▶ _Task to carry out_
Give all of the data again exactly as written, omitting every image.

[Stored data entries]
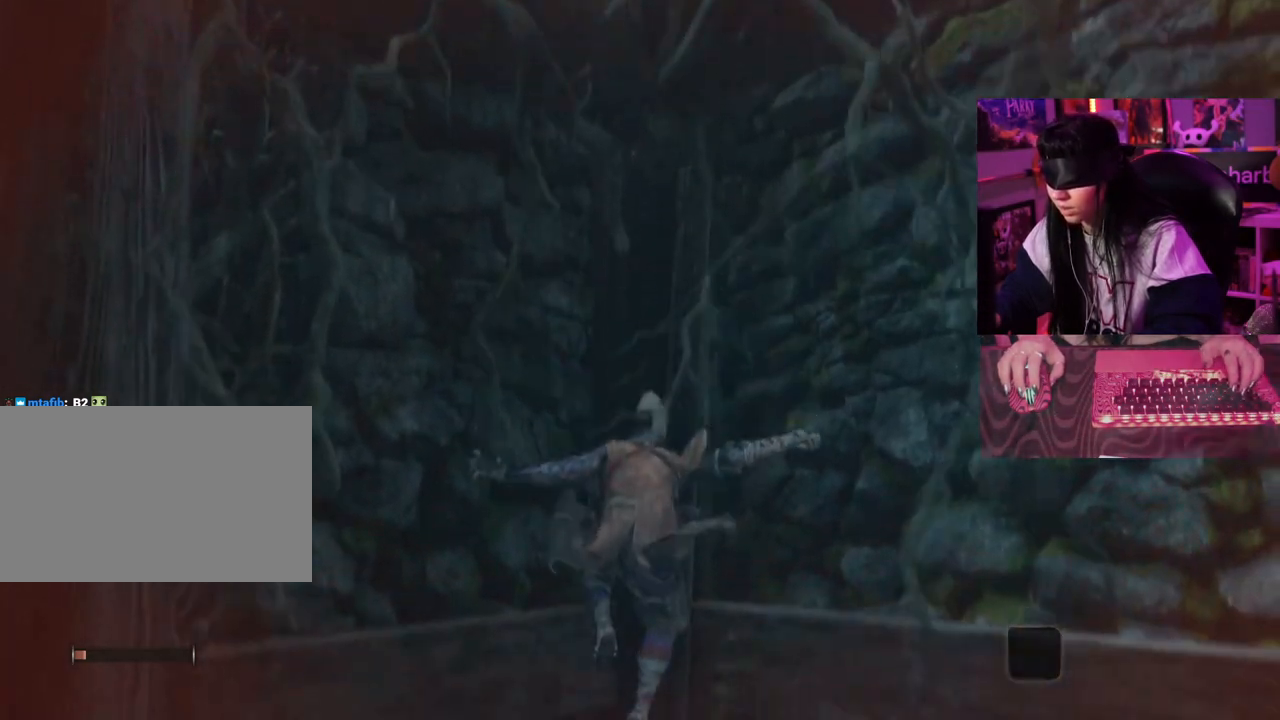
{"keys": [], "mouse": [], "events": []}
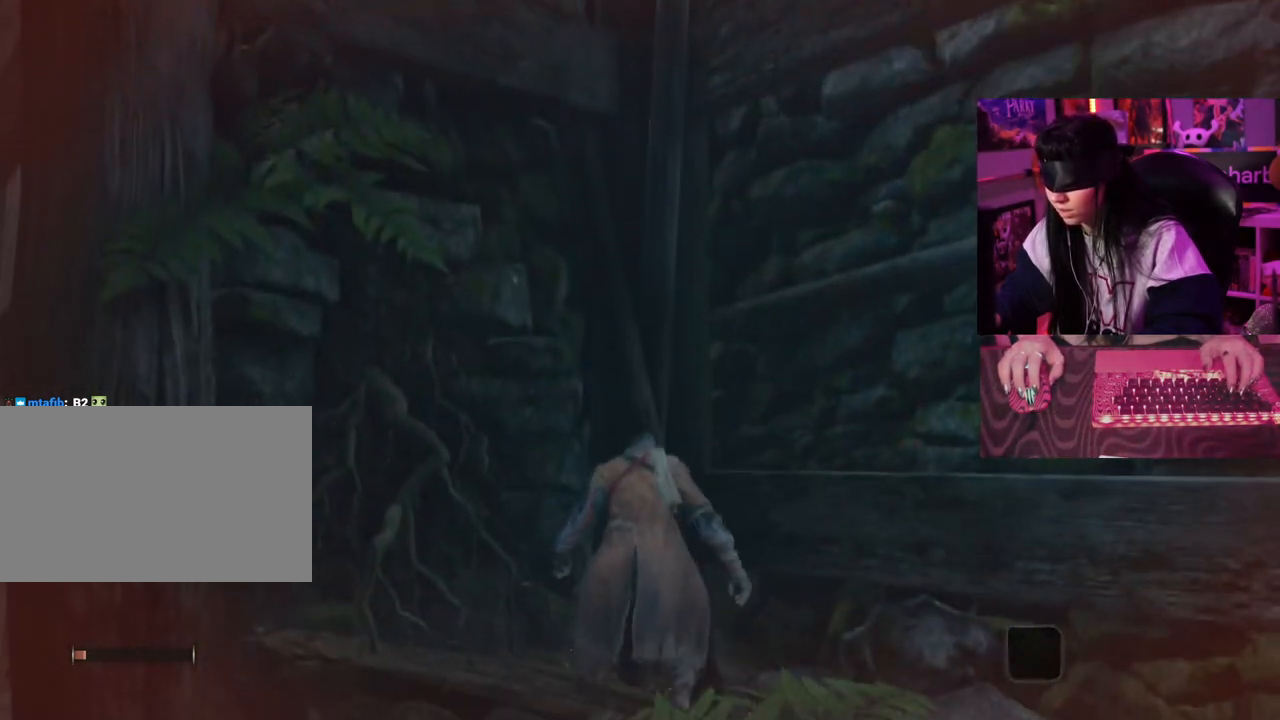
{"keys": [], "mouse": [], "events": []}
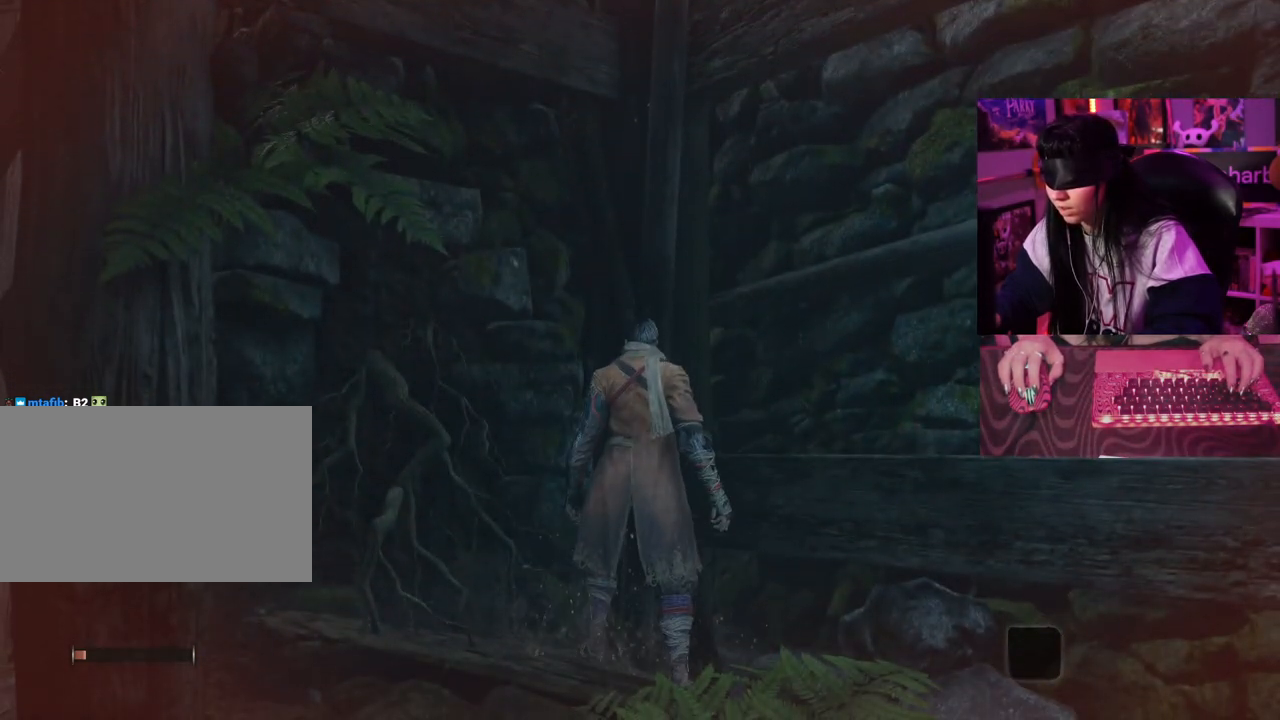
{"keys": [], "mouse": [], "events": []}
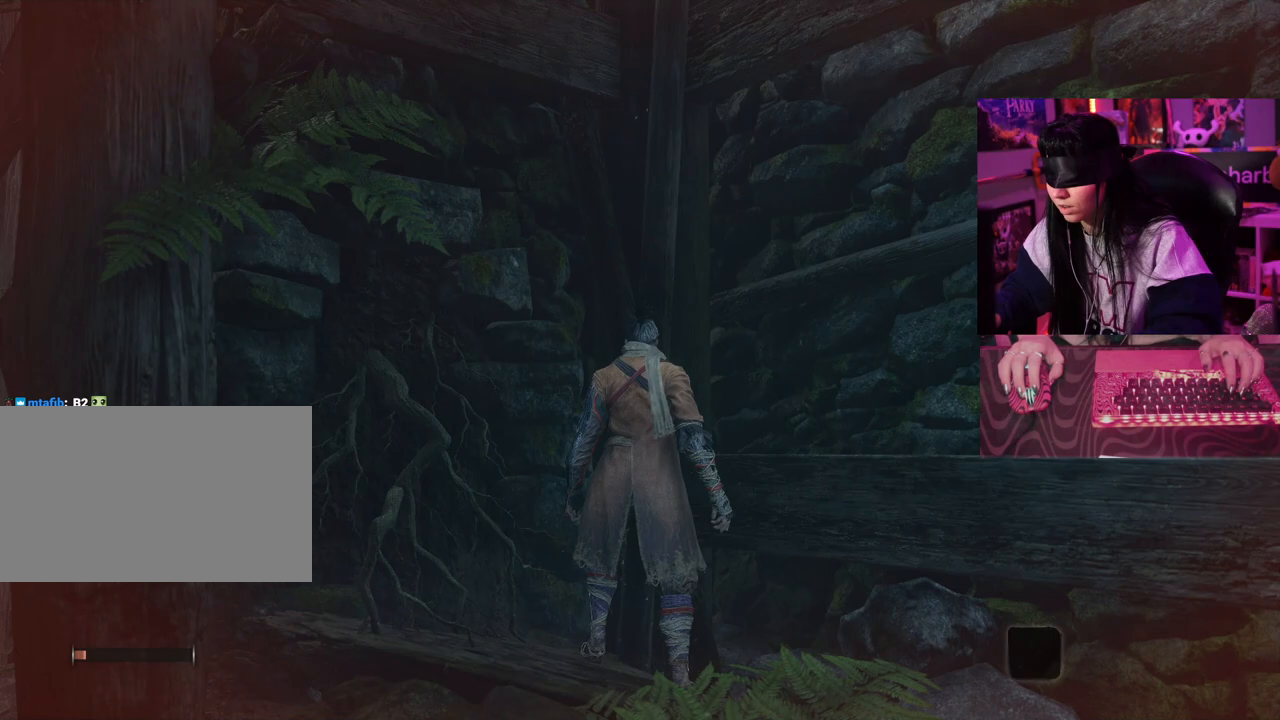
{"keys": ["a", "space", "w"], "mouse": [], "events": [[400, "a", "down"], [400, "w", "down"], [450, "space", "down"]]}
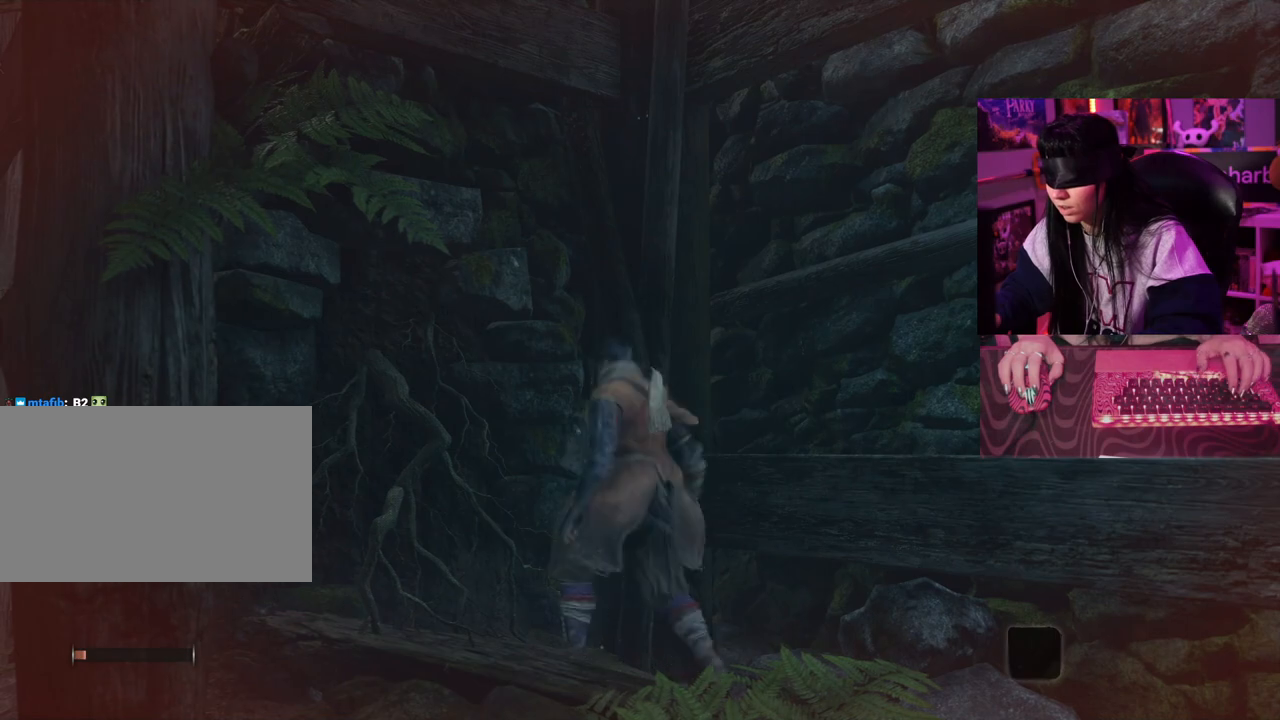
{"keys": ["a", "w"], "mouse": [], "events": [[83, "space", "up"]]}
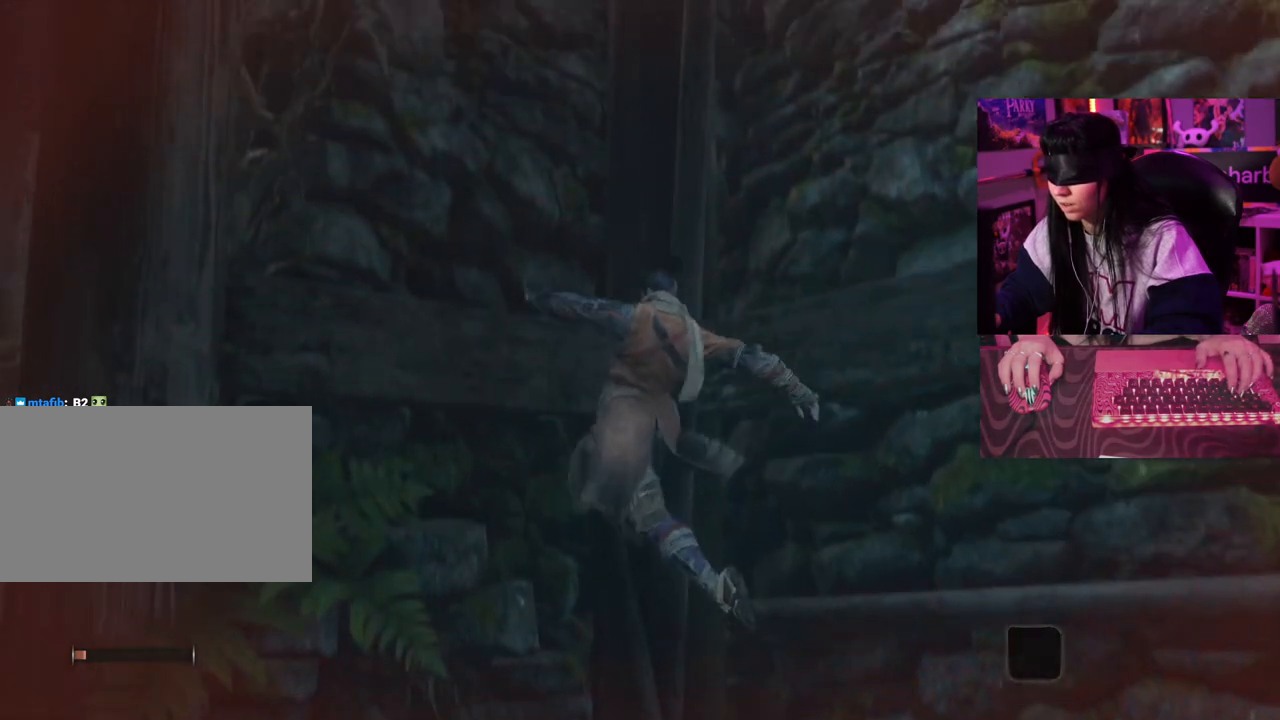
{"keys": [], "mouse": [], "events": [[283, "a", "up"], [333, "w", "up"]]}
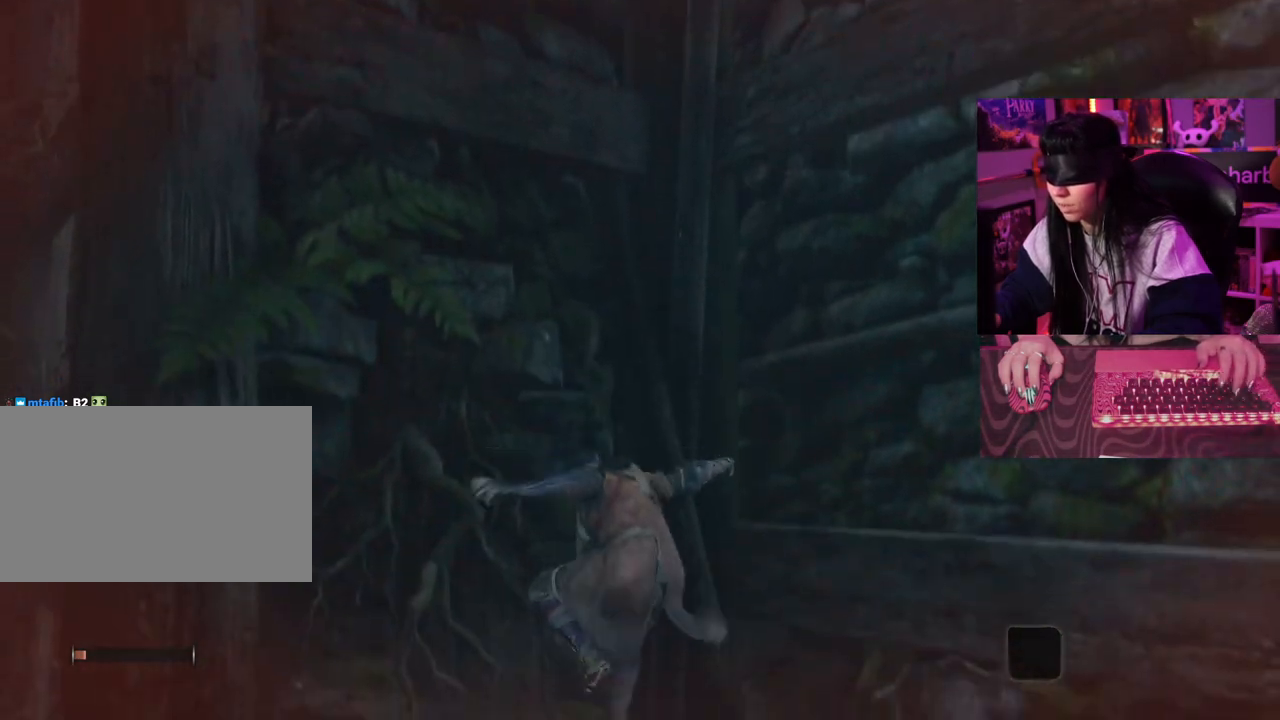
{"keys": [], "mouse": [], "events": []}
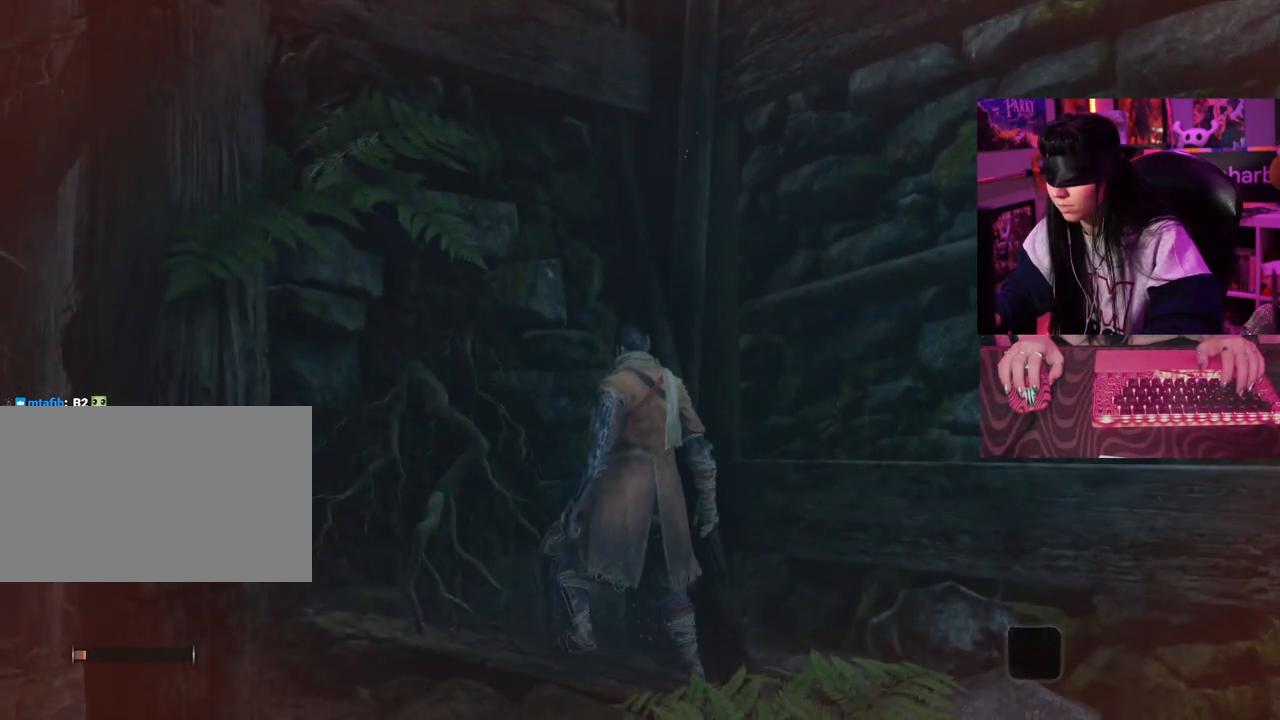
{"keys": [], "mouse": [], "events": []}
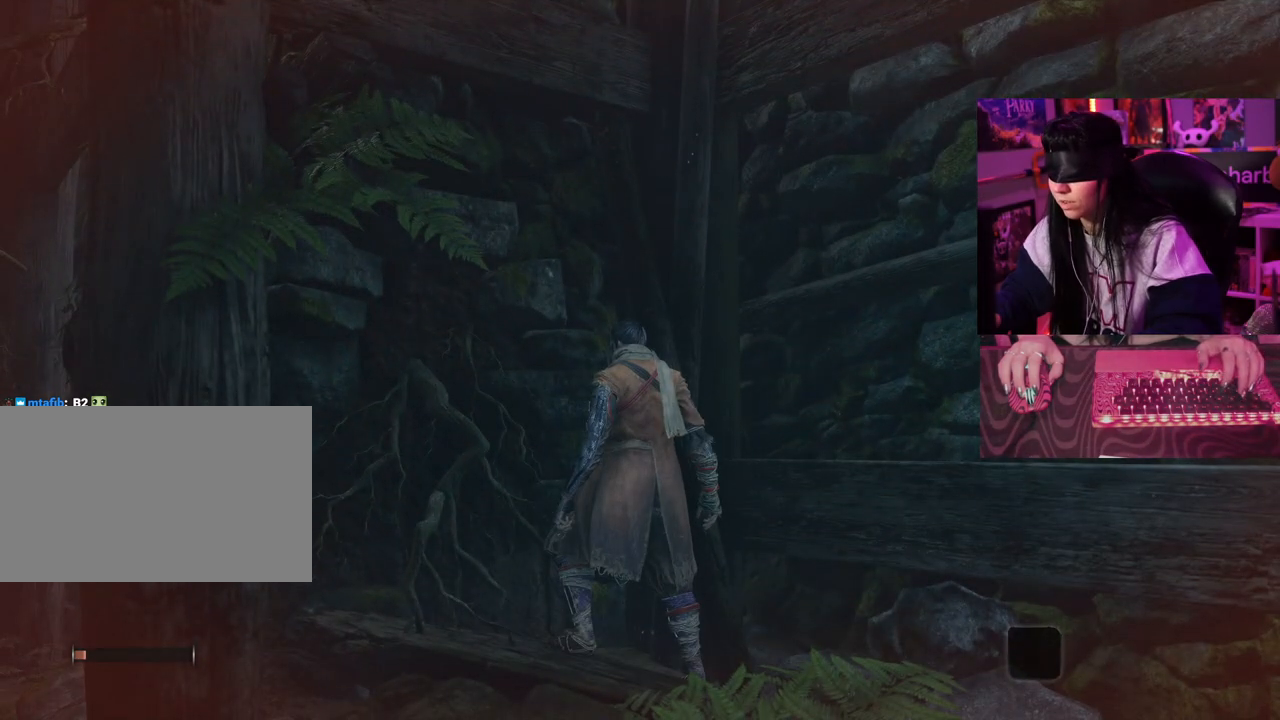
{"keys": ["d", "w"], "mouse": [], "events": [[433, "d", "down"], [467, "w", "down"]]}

▶ _Output of the exercise_
{"keys": [], "mouse": [], "events": []}
{"keys": [], "mouse": [], "events": []}
{"keys": [], "mouse": [], "events": []}
{"keys": ["a", "space", "w"], "mouse": [], "events": [[400, "a", "down"], [400, "w", "down"], [450, "space", "down"]]}
{"keys": ["a", "w"], "mouse": [], "events": [[83, "space", "up"]]}
{"keys": [], "mouse": [], "events": [[283, "a", "up"], [333, "w", "up"]]}
{"keys": [], "mouse": [], "events": []}
{"keys": [], "mouse": [], "events": []}
{"keys": ["d", "w"], "mouse": [], "events": [[433, "d", "down"], [467, "w", "down"]]}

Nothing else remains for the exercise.